Here's the practical takeaway, the thing I actually use. When a model is confidently bland, when it gives you the flattened, median, sanded-down take and seems blind to a community's real voice or a niche you know well, don't reach first for "the model is dumb." Suspect the filters. A flat answer often means the textured version of that topic lived in the part of the web that got scrubbed, deduped, or never upvoted into the corpus in the first place. The blandness isn't a flaw in the reasoning. It's the shape of the funnel showing through.

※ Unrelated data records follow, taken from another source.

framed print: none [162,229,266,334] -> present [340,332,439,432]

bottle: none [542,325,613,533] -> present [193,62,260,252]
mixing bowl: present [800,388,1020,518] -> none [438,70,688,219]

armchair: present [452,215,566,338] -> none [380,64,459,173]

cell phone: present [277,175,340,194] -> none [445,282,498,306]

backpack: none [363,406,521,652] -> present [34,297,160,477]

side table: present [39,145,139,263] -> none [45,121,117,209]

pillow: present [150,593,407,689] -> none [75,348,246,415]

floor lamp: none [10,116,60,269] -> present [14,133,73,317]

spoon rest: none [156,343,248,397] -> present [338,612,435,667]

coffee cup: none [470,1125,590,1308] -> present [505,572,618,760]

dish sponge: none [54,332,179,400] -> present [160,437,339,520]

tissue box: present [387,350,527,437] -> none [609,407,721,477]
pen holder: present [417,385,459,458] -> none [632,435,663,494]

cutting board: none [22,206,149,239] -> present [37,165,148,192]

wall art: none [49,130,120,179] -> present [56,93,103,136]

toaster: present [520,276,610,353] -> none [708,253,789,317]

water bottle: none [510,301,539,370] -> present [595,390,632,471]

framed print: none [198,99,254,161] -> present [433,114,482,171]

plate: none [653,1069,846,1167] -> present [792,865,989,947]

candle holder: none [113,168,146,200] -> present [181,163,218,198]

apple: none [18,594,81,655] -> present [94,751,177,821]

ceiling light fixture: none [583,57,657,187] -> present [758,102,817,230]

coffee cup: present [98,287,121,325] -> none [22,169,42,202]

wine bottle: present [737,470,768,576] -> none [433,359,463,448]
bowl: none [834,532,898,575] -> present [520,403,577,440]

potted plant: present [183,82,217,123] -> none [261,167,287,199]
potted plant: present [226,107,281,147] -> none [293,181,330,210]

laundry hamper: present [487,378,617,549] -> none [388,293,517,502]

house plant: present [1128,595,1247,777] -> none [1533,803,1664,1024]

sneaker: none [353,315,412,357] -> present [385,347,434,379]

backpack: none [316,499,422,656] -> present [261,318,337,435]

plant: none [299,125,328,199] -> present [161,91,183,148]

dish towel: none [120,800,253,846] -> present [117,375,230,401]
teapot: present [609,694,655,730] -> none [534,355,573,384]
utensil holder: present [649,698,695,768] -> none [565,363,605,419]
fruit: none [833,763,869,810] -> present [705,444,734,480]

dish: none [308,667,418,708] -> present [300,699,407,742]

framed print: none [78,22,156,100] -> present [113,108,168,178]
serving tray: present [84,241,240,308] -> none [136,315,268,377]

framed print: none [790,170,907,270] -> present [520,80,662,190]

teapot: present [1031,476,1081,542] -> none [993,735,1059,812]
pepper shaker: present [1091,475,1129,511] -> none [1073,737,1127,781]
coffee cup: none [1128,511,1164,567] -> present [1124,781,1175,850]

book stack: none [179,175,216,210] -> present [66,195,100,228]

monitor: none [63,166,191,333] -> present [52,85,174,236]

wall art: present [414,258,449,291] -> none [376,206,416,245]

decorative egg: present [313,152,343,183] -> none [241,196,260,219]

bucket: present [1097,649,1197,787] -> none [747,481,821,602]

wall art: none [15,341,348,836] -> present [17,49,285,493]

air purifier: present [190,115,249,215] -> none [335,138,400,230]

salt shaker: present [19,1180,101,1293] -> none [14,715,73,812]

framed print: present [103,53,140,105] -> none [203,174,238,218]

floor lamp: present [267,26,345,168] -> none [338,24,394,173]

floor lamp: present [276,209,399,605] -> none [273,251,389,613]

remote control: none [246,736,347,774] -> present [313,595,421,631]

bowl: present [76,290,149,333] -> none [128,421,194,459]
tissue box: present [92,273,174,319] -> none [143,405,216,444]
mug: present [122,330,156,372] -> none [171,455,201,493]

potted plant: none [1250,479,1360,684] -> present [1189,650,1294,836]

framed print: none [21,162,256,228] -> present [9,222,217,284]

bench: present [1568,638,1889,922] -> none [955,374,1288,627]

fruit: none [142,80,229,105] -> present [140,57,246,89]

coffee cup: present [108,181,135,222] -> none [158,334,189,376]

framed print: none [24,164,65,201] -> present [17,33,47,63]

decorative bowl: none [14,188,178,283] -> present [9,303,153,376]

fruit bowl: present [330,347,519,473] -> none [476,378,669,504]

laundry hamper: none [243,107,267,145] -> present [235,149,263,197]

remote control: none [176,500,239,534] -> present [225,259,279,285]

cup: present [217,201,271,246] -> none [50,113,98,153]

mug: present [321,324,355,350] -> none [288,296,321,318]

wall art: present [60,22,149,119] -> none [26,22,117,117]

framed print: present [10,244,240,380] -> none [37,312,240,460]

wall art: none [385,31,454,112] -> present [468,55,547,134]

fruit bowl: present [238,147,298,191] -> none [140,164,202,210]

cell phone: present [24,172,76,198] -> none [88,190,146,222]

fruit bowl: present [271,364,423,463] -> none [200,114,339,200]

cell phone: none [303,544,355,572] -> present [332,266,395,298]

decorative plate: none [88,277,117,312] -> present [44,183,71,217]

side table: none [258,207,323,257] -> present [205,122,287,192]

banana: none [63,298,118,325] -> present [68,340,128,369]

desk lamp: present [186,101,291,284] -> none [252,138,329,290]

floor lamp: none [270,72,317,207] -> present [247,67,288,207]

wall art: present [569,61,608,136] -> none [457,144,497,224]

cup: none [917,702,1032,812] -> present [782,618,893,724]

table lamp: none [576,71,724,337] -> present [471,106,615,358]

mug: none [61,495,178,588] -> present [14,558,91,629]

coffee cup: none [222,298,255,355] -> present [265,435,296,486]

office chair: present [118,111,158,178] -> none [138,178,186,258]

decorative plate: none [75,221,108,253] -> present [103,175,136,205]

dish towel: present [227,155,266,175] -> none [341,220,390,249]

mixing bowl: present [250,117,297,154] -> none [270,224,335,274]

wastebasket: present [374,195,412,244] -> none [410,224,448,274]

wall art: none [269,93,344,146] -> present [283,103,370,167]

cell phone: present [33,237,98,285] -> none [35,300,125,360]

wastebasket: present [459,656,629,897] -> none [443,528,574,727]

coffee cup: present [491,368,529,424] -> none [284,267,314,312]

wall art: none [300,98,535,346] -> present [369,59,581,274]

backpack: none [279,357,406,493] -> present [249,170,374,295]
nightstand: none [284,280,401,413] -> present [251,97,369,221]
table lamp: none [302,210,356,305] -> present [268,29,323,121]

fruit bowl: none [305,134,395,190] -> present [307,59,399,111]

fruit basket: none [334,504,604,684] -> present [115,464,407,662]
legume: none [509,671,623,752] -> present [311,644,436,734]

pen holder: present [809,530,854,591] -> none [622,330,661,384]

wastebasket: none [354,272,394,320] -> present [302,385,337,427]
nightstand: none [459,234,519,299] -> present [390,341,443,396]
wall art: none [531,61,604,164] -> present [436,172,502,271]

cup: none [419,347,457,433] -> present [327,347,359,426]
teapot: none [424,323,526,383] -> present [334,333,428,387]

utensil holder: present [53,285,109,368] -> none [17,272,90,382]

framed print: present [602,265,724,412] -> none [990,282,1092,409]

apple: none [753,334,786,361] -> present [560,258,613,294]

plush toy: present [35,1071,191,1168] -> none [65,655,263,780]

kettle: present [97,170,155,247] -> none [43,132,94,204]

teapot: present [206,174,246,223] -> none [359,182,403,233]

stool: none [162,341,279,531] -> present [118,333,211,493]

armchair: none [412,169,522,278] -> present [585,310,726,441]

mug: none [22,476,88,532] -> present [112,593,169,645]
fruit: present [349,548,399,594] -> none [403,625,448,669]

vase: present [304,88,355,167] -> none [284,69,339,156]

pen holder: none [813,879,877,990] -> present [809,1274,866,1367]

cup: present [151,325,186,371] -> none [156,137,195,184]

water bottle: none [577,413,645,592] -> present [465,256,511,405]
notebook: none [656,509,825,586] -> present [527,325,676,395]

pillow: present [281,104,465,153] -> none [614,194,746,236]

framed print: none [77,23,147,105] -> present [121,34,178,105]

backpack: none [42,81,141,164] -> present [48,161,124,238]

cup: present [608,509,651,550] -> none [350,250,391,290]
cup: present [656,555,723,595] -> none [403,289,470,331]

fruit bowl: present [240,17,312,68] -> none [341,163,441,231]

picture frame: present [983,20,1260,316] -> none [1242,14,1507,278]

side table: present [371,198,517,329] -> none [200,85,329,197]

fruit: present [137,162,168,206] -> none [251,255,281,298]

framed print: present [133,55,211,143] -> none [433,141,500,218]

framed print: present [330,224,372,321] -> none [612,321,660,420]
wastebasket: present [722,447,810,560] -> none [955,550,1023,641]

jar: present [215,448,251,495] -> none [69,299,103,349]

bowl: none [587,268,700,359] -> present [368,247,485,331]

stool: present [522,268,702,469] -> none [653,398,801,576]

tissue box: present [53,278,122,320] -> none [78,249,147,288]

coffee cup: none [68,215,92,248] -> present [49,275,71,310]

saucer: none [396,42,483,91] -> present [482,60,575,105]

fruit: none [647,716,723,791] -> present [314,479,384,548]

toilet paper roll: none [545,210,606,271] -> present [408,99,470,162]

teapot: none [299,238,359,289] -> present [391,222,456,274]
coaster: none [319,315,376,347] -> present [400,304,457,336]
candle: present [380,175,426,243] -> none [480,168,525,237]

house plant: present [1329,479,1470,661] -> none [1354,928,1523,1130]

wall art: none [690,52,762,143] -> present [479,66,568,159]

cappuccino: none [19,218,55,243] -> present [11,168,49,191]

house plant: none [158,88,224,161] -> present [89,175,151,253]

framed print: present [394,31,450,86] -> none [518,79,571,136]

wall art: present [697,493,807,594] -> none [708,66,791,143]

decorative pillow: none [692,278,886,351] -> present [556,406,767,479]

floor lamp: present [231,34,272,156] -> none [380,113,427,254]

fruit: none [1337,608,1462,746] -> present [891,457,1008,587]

The shift in one line. Read a model's gaps as evidence about its training data, not just its intelligence. When a voice is missing or an answer is suspiciously smooth, ask which filter would have removed the richer version, and go find that version yourself.
Sources: Radford et al., 2019, Language Models are Unsupervised Multitask Learners (GPT-2 / WebText; outbound Reddit links with ≥3 karma) · Raffel et al., 2020, Exploring the Limits of Transfer Learning… (T5 / the C4 Colossal Clean Crawled Corpus & its blocklist) · Dodge et al., 2021, Documenting Large Webtext Corpora: A Case Study on the Colossal Clean Crawled Corpus (filters disproportionately remove minority-dialect & identity-related text; unexpected included sources) · Gao et al., 2020, The Pile: An 800GB Dataset of Diverse Text (curated multi-source mix) · Common Crawl (commoncrawl.org), the primary public scrape. Tiered: the existence and mechanics of these filters are established; the documented bias of C4's blocklist is an established empirical finding (Dodge 2021); the "confidently bland → suspect the filters" diagnostic is illustrative, a useful heuristic, not a measured law.